Task instructions:
a – Repeat word for word the passage of the chemistry forum thread starting with "I used to do" and going on through "or hydrogen produced?".
b – Answer these questions from the chemistry forum thread:
(i) What does Omniata say it would cost to buy 500g of t-BuOK?
(ii) Which two suppliers does Omniata mention for the potassium salt?
(iii) What kind of magnesium does blogfast25 say he uses?
c – Write the next part of the chemistry forum thread, picking up after its final post.

Extracted text:
────────────────
The calculation is elemental, basic undergraduate stuff but you need to understand Hess' Law.

The correction for higher temperature can be shown to quite neglible in this case (and many like it). Total Delta H at 200 C is almost identical to Delta H at RT, perhaps 10 - 20 % difference...

Omniata - 21-8-2011 at 07:52

Just out of curiosity more than anything, don't flame me for asking but I've noted a few things reading this thread in its entirety and would like a few answers to things I've been thinking about, or a discussion at the very least...

I used to do quite a lot of Grignard chemistry some time ago and a few ideas came to light...

1) Has anyone tried using Iodine as an activator for the Magnesium? Potassium reacts with Magnesium Iodide to form Reike Magnesium (far more reactive)

3) The product of reacting t-BuOH with Potassium is, obviously, Potassium tertiary butoxide. As this can be readily purchased and is a salt/solid, would it not be more efficient considering the reaction conditions to add the Potassium salt as opposed to the alcohol thus reducing the amount of water or hydrogen produced?

Therefore, the reaction could be begun by heating the KOH and Mg to about 100°C to begin the dehydration then as the temperature starts to rise add a crystal/bead of Iodine to activate the Mg further, then add the t-BuOK salt to the reaction...

Just an idea, I know the process works as it stands but one of the limiting factors seems to be creating a "dry" reaction... So far this appears to have only been achieved by adding extra Mg or using a high boiling point solvent...

[Edited on 21-8-2011 by Omniata]

[Edited on 21-8-2011 by Omniata]

blogfast25 - 21-8-2011 at 12:17

Omniata:

The idea of adding the catalyst as a K-salt probably works but potassium t-butoxide is far more expensive (and harder to get) than t-butanol...

Omniata - 21-8-2011 at 13:19

Omniata:

The idea of adding the catalyst as a K-salt probably works but potassium t-butoxide is far more expensive (and harder to get) than t-butanol...

I'm inclined to disagree...

It would cost me £25 for 500g of t-BuOK and £80 for 500ml of t-BuOH...

It's also far easier for me to get the K salt, hence my query...

blogfast25 - 22-8-2011 at 03:49

Well, try it by all means, it should work. It would further confirm the reaction path theory we've developed if it did work...

Have you compared price on mol/mol basis? And where would you buy the K t-butoxide?

[Edited on 22-8-2011 by blogfast25]

Omniata - 22-8-2011 at 09:56

Apollo scientific stock it but can be "haggled" with...

Another supply was through eurolabsupplies ...

I'd like to know about using Iodine as a catalyst...

I'm setting up to do a run in a few weeks, just wanted to see if others had tried these options first before I go ahead blind...

blogfast25 - 22-8-2011 at 10:12

Thanks!

Iodine? I understand the idea but from my experience with this method most Mg powders work well, no need for iodine activation. Considering there is a lot of alkali present it may not work as it (allegedly) does with Grignards. I use a decent reagent grade Mg, not even very fine.
────────────────
Given data:
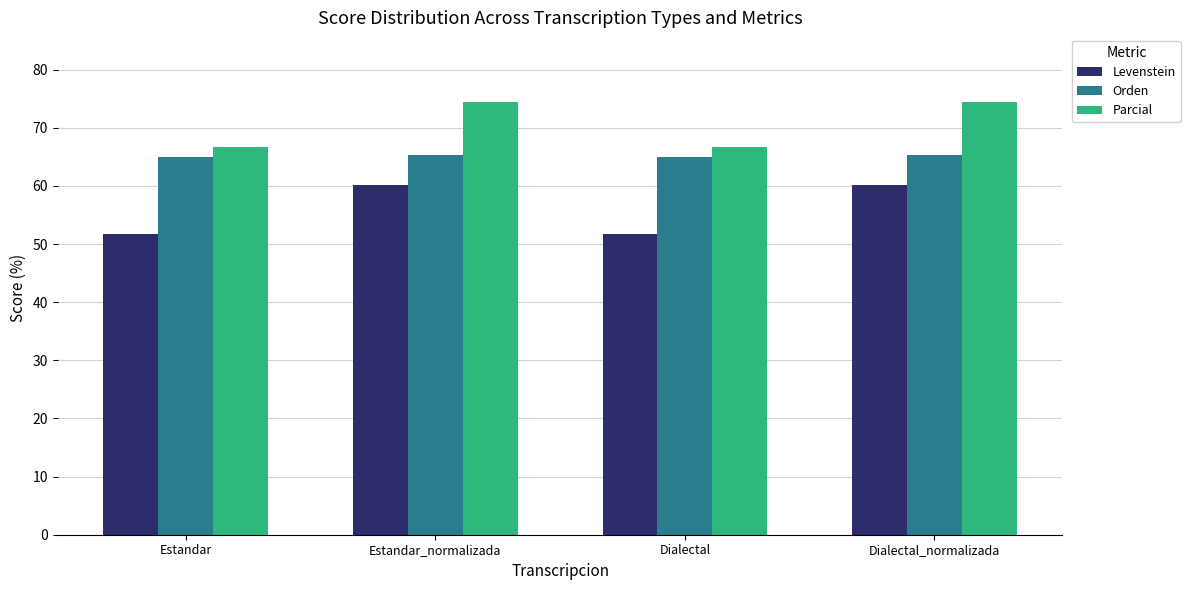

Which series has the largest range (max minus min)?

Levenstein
────────────────
Per-task answers:
a –
I used to do quite a lot of Grignard chemistry some time ago and a few ideas came to light...

1) Has anyone tried using Iodine as an activator for the Magnesium? Potassium reacts with Magnesium Iodide to form Reike Magnesium (far more reactive)

3) The product of reacting t-BuOH with Potassium is, obviously, Potassium tertiary butoxide. As this can be readily purchased and is a salt/solid, would it not be more efficient considering the reaction conditions to add the Potassium salt as opposed to the alcohol thus reducing the amount of water or hydrogen produced?

b –
(i) £25.
(ii) Apollo Scientific and eurolabsupplies.
(iii) A decent reagent grade Mg, not even very fine.

c –
The patent also mentions reducing butoxides, rather than straight alkali metal hydroxides (look it up near the top of this thread, if you haven't already)...

There is also this very related thread, in case you've missed it:

http://www.sciencemadness.org/talk/viewthread.php?tid=15171

[Edited on 22-8-2011 by blogfast25]

Omniata - 22-8-2011 at 11:24

The other thing that caught my attention with the halogens was Reike Magnesium...

It's produced by reacting an Mg halogen, eg: MgI2, with K under specific conditions, wiki link

This could promote the reaction considerably...

blogfast25 - 22-8-2011 at 11:50

The other thing that caught my attention with the halogens was Reike Magnesium...

It's produced by reacting an Mg halogen, eg: MgI2, with K under specific conditions, wiki link

This could promote the reaction considerably...

Rieke has been touched upon briefly higher up. That reacion is almost the opposite of what we're doing here. Not sure how that 'could promote the reaction'...

Omniata - 22-8-2011 at 13:22

I was thinking in terms of the reactivity... MgI would be produced then consumed by the pure K thus producing highly active Mg... For a small amount of I it should drive the reaction as the active Mg would drive the parent reaction...

Although not a healthy thing to do my other consideration was to using a VERY small amount of Mercury to activate the Mg but then it would form an amalgam with the K

blogfast25 - 23-8-2011 at 04:12

Hmmm... my personal feeling is that more is to be gained by looking at the catalyst, in particular for producing sodium. As the patent indicates, that's a very long process with t-butanol. Several of us here believe it may be due to poor solubility of the sodium alkoxide and that longer chain 2-methyl-alkan-2-ols might resolve that problem. t-alcohols are of course made (among other ways) by means of Grignard alkylation (see relevant thread).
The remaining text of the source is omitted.